Severo
Señor Defensor del Madrileño:
Me llamo Severo, hoy es mi santo, soy charlatán ambulante y tengo tanto amor propio que me enamoré de mí mismo hace unos días. Un beso apasionado al espejo plasmó nuestro romance. Sobornamos a un cura intachable, le regalamos un peine y nos casó en secreto. Ahora estamos de luna de miel en mi casa de la calle Mayor. Próximamente celebraremos la ceremonia civil por todo lo alto. Pero mi esposa, que no es otra que mi alma inmortal, me salió rana. Si cojo a san Valentín le parto las piernas y las células madre. Es aquí donde solicito su intervención, don Gervasio.
Estos últimos días, ella me ha traído de la ceca a la meca, de Arco a la Pasarela Cibeles, de Cascorro a Chamberí, como la tuna y los políticos. No contenta con eso, la muy ladina ha alquilado los tres balcones de mi domicilio a una cadena de televisión australiana para retransmitir el paso de la comitiva en la boda de los príncipes de Asturias. Y todo ello, no por uno ni por dos, sino por 4.000 euros cada balcón (el paquete incluye callos a la madrileña, cultura, cacahuetes, vídeos de amor, un sacerdote, un chulo, una manola y, de regalo, tres sartenes y la biografía del oso y el madroño). Pero yo tengo talante eremítico, señor, y abomino de la turbamulta. No estoy dispuesto a aguantar a esa pécora hasta que la muerte nos ampare. Pido el divorcio, quiero volver a ser un desalmado solitario.

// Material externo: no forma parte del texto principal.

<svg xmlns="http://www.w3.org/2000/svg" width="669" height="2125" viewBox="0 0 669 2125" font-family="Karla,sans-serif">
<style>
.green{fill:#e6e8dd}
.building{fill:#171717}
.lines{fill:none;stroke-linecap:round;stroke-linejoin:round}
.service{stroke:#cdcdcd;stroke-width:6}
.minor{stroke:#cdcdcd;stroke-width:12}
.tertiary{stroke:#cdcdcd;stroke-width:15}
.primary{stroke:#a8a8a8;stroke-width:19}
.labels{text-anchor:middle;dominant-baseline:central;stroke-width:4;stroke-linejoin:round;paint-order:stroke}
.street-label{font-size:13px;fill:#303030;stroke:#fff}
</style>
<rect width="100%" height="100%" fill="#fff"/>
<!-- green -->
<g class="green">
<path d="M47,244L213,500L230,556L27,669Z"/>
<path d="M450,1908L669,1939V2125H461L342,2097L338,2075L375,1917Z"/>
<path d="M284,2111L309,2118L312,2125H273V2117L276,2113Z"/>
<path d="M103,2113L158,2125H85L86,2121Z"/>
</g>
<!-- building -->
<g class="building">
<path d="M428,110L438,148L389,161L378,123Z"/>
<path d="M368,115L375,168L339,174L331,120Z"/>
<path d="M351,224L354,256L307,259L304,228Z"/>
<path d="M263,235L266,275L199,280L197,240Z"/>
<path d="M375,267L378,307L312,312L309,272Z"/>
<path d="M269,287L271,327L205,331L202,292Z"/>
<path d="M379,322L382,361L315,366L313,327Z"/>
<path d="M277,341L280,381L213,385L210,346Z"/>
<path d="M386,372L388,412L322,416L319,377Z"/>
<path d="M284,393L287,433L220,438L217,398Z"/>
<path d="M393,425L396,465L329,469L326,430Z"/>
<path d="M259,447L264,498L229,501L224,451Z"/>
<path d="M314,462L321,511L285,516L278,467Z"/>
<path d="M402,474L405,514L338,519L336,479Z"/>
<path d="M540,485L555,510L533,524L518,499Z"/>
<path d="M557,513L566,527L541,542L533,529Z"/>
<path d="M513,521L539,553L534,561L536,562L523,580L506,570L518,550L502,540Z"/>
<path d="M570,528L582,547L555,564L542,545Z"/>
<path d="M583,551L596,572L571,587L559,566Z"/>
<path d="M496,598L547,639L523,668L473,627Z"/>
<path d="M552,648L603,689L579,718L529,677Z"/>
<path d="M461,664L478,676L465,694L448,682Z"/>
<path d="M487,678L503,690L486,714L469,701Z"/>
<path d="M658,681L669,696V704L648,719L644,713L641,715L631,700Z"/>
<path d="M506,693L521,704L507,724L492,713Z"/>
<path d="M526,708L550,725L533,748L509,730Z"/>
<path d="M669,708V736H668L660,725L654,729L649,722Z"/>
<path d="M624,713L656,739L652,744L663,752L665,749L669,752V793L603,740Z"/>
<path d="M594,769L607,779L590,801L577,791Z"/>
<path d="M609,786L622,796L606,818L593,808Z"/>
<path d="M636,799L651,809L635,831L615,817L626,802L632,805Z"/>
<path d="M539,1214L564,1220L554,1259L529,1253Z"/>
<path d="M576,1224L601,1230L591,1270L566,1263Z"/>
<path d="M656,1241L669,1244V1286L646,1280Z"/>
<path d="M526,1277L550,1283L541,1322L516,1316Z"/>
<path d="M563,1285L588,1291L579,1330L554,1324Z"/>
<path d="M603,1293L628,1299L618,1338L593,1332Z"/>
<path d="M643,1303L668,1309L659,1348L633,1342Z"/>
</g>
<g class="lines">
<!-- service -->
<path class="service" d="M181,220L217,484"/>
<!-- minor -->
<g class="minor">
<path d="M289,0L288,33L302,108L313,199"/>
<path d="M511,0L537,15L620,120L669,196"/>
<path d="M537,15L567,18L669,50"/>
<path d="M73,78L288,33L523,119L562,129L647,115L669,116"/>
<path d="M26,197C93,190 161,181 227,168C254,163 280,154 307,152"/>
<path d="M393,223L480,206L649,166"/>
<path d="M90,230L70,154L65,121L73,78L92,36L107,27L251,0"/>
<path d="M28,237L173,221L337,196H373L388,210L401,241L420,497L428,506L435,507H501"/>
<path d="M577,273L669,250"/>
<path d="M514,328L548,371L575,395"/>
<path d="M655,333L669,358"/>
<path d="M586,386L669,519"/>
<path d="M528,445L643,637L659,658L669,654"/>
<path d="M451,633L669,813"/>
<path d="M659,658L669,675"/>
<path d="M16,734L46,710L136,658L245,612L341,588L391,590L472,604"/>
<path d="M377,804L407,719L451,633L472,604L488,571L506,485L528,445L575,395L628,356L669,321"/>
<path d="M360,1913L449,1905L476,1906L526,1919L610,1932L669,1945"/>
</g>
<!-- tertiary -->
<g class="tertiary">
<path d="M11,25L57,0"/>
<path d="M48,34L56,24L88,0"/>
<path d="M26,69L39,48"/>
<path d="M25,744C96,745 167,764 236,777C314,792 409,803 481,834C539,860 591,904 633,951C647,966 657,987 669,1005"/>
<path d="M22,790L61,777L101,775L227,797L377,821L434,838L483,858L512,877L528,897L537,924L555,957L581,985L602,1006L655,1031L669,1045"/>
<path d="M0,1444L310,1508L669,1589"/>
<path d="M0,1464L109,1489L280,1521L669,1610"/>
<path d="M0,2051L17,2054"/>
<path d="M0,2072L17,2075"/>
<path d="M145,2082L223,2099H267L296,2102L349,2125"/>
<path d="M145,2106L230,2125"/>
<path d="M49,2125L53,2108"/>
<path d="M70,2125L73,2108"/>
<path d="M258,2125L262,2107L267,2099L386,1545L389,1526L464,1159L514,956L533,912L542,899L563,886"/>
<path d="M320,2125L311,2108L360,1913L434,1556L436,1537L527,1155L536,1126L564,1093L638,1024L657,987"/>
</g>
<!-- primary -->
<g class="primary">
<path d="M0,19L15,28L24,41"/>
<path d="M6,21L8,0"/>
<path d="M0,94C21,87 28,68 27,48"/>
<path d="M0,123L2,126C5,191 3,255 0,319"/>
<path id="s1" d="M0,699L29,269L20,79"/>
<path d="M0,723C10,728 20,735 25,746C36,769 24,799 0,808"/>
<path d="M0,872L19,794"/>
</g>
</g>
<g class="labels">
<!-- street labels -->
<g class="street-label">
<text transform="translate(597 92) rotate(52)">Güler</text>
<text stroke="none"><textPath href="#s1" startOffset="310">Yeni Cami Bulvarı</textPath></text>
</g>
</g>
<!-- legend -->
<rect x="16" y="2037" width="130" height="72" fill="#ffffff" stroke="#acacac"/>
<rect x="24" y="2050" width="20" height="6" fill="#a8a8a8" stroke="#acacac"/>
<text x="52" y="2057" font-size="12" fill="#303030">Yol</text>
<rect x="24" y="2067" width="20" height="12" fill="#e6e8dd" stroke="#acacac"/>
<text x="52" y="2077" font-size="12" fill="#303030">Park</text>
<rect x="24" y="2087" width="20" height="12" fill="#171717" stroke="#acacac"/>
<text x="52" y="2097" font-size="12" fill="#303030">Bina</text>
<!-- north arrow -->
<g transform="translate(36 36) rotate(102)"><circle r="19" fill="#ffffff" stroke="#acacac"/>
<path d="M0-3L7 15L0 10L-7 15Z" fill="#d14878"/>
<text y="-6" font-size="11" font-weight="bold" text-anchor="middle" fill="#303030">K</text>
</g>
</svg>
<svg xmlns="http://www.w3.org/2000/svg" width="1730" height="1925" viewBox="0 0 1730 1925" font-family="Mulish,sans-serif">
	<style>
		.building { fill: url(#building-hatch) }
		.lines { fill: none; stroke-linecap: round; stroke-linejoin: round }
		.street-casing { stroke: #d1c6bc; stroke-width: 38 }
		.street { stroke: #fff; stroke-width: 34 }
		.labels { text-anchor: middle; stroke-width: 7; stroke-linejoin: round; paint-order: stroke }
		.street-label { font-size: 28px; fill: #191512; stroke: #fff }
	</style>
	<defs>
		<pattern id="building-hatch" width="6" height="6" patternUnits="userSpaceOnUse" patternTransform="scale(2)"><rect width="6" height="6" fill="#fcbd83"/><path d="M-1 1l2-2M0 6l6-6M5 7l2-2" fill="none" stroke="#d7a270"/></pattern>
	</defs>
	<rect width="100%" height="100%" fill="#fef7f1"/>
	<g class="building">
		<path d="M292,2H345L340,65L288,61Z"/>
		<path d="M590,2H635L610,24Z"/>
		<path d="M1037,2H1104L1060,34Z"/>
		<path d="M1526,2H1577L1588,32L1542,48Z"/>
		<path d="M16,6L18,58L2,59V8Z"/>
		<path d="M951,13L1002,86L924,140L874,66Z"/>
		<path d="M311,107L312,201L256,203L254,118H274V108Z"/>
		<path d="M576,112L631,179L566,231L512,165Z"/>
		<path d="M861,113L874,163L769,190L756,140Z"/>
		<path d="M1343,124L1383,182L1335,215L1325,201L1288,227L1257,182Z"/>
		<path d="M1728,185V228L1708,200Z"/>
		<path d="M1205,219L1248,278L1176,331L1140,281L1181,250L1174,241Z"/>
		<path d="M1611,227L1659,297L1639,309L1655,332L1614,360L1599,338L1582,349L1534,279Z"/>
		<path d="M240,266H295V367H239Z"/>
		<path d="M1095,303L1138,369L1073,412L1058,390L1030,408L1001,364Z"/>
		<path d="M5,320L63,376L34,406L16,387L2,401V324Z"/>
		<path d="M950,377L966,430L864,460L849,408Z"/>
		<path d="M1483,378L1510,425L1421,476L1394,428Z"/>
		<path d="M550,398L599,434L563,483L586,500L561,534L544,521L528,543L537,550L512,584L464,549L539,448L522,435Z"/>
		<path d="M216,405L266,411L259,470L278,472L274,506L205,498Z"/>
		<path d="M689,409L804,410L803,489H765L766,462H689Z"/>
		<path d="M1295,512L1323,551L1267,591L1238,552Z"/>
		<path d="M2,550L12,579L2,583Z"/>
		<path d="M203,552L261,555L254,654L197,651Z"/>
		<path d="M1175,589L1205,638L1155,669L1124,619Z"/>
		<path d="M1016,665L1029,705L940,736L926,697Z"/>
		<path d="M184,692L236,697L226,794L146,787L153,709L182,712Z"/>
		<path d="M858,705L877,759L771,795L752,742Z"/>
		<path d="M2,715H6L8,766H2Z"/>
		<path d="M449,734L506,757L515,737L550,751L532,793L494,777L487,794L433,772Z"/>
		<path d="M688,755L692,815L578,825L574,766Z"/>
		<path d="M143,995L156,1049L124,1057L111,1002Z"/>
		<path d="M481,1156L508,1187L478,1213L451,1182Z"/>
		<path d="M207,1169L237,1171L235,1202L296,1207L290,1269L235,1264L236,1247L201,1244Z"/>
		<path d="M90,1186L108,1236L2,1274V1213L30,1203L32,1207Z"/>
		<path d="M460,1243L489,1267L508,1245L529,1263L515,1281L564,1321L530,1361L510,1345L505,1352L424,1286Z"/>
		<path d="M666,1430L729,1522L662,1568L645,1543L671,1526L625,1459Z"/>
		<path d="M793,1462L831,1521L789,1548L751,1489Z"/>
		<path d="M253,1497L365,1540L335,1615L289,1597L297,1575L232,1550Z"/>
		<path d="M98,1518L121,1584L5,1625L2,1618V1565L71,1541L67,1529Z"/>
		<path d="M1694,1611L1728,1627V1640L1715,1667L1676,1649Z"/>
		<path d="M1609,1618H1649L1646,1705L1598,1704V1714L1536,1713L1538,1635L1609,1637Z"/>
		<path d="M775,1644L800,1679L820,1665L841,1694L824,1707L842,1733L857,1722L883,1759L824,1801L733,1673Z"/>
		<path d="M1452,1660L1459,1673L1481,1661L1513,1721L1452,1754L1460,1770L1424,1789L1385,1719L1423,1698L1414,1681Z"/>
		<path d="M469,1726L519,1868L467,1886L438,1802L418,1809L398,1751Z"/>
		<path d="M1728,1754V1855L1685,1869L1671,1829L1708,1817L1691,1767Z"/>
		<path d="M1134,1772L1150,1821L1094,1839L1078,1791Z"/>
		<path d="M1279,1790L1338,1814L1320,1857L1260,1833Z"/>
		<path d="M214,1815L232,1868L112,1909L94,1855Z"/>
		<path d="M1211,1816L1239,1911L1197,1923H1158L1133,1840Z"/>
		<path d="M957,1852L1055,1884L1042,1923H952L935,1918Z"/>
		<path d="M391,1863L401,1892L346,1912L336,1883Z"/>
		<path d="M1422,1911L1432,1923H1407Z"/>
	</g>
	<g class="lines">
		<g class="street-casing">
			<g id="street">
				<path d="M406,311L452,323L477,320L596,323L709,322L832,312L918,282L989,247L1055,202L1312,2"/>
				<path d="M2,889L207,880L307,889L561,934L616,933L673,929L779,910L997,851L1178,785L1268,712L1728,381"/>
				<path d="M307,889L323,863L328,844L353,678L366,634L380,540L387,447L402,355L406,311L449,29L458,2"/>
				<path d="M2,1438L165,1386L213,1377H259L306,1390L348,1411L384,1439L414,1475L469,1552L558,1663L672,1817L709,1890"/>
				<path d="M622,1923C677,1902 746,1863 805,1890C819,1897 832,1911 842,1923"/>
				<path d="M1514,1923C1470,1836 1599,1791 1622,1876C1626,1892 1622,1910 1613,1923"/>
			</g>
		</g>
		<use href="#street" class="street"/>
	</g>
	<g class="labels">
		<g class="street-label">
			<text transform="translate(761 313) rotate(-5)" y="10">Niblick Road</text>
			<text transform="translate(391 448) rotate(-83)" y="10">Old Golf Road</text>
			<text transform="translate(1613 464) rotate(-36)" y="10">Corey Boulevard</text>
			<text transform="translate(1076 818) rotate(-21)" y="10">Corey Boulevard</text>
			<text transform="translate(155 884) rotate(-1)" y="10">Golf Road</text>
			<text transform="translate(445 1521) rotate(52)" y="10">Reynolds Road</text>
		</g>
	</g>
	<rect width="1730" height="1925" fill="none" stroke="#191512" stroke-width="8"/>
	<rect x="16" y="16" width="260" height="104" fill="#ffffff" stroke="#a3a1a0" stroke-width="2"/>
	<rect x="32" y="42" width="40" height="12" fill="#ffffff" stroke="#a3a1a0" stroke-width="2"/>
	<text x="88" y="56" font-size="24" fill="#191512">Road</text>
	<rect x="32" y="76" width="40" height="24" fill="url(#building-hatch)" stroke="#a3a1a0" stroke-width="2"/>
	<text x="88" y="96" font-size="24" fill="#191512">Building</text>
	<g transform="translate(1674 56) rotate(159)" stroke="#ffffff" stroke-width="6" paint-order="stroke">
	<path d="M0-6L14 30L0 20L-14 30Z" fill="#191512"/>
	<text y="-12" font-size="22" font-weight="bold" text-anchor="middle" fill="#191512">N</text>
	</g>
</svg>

Ayúdeme, señor Defensor. Dispone de argumentos contundentes para esgrimir ante los jueces y masacrar de paso a los onanistas, que poseen un centro de formación en Alcalá de Henares, según se ha publicado esta semana. Quien se casa o cohabita consigo mismo, lo hace con alguien de su mismo sexo. Pero Madrid no es San Francisco; aquí no se permiten tamaños matrimonios. Sólo es honesto quien no se casa con nadie, mucho menos consigo mismo. Le invito a ver pasar la boda real desde mi balcón. Las condiciones las envío en sobre aparte. En esto hay que ser muy severo.